We share Reviewer 3's opinion that the main contribution of the paper is that "it provides a link between two (apparently) very different methods for constructing word embeddings that empirically performed well, but seemed on the surface to have nothing to do with each other." In particular, we draw a connection between co-occurrence matrix-based methods and log-bilinear neural-inspired models such as SGNS and NCE. Given the current interest in neural-network inspired word representations, and specifically the rising popularity of word2vec, we feel that it is important to understand what these algorithms are doing, and to be able to properly compare and relate them to other methods of constructing word representations.

The second contribution, shifted-PPMI, is indeed incremental, and is not necessarily meant to be used as the new state-of-the-art. Instead, shifted-PPMI is presented to allow a more exact empirical comparison between different methods of factorization (none, SVD, SGNS). There are several parameters in word2vec (such as the number of negative samples k) that can be equally applied to PMI matrix-based representations. If these parameters are not accounted for, the empirical comparison between traditional matrix-based and word2vec-style methods may lead to erroneous conclusions.

WRT to the empirical results, Reviewer 2 pointed out (point 7) that getting to the SPPMI models to perform as well as or better than word2vec is not surprising, as this has been demonstrated before by [Levy and Goldberg, 2014]. In fact, the results in Levy and Goldberg are only on analogy-type tasks. For word-similarity tasks, the myriad of experiments in [Baroni et al, 2014] suggest that word2vec embeddings vastly outperform the matrix-based representations. We believe our paper is the first to demonstrate a matrix-based model outperforming word2vec on a word similarity task, and, as can be seen in table 2, shifting-by-k is instrumental in this result.

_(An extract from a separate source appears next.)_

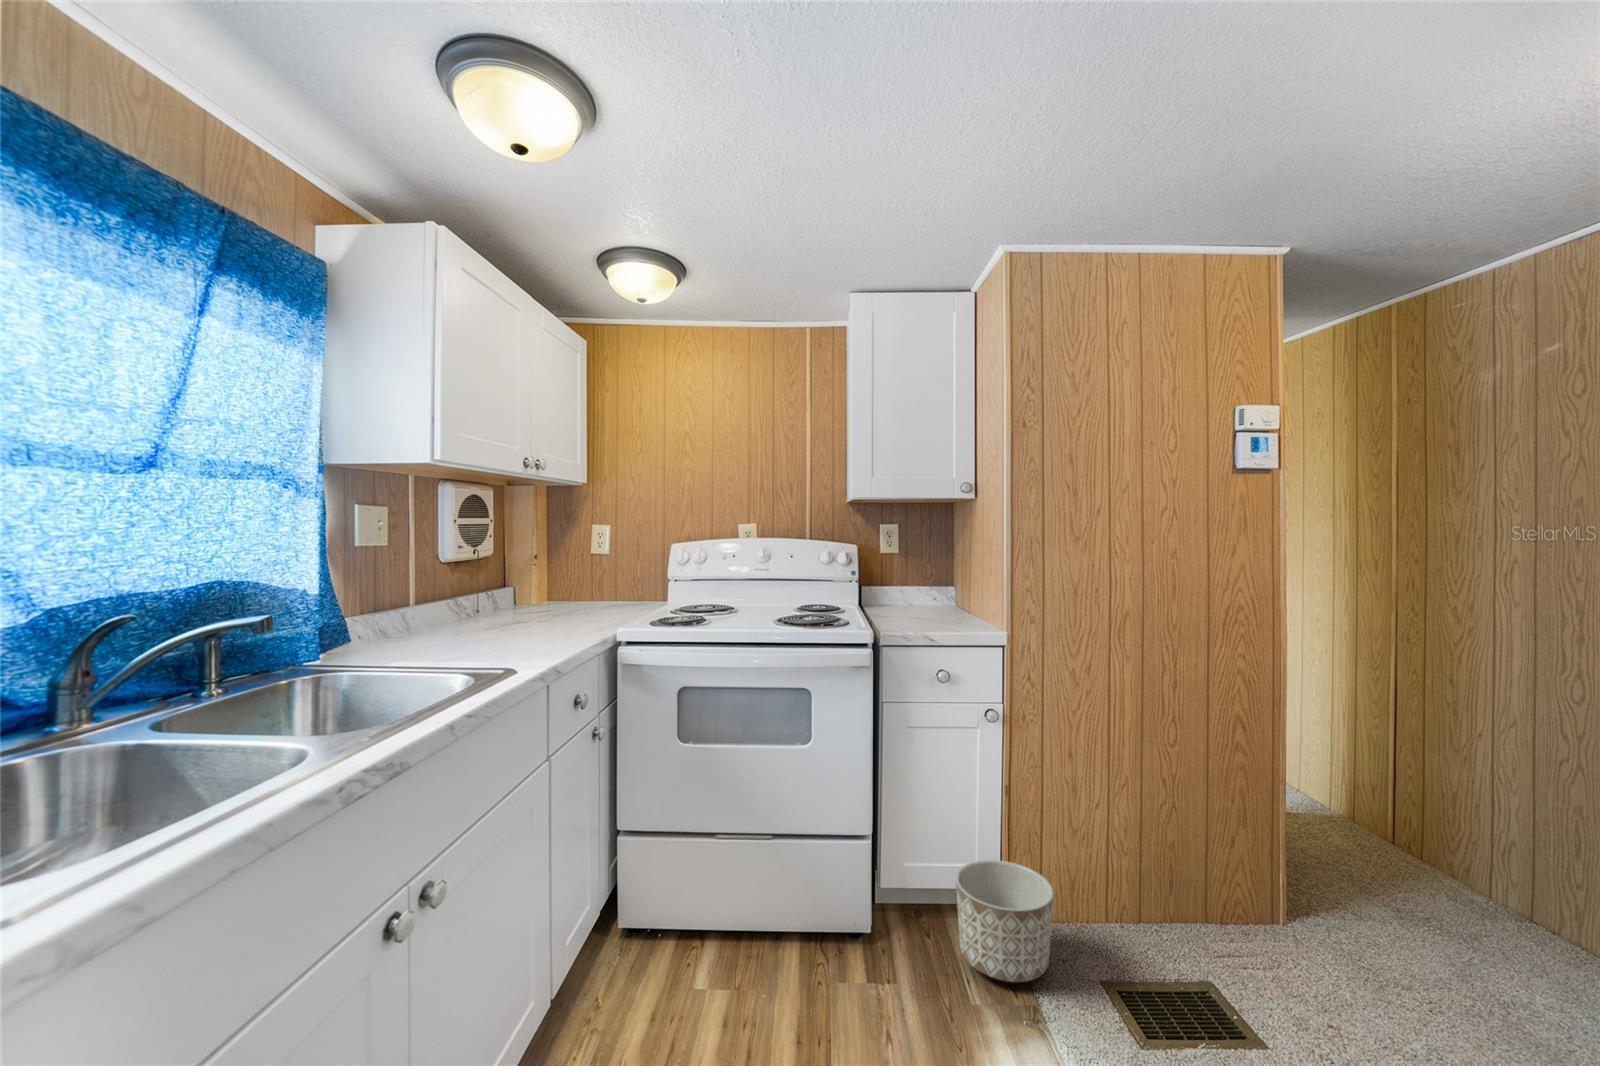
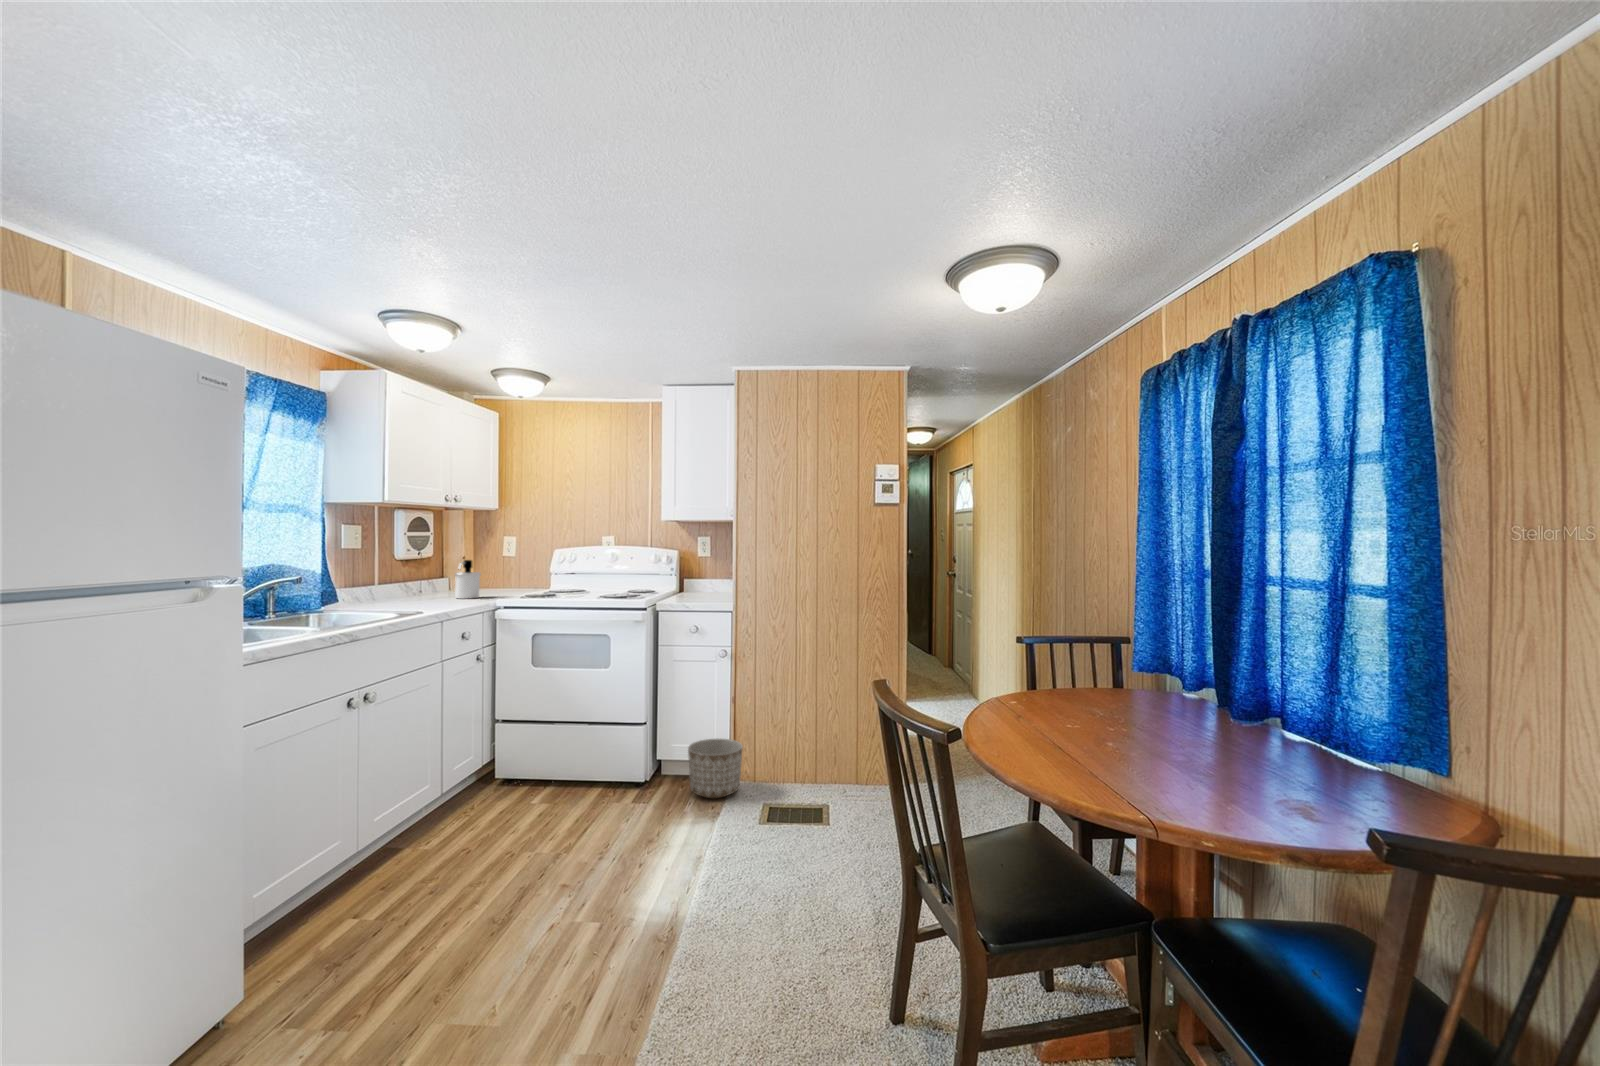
soap dispenser: none [539,562,579,626] -> present [455,560,481,599]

WRT Reviewer 2's comment (2) on the role of k: indeed, the parameter was probably intended to improve the approximation. However, the mathematical analysis reveals that it also acts as a regularizer for the ratio between positive and negative examples. Indeed, we performed experiments (not reported in the paper) in which we ran word2vec's optimization for several epochs over the training corpus, while fixing k to 1. The effect of the number of epochs on the resulting model's accuracy was negligible when compared to the effect of setting different k values for the negative sampling.

WRT Reviewer 3's comment on NCE: after submitting the paper, we performed a similar analysis of Mnih et al’s model, and found that it too performs implicit matrix factorization of shifted log-conditional probabilities. Specifically:
w*c = log(#(w,c) / #(c)) + log(k)
We will mention this in the final version.

WRT other comments, we welcome your suggestions and will modify the final version accordingly.

[Omer Levy and Yoav Goldberg. "Linguistic Regularities in Sparse and Explicit Word Representations". CoNLL 2014.]

[Marco Baroni, Georgiana Dinu, and German Kruszewski. "Don't Count, Predict! A Systematic Comparison of Context-Counting vs. Context-Predicting Semantic Vectors". ACL 2014.]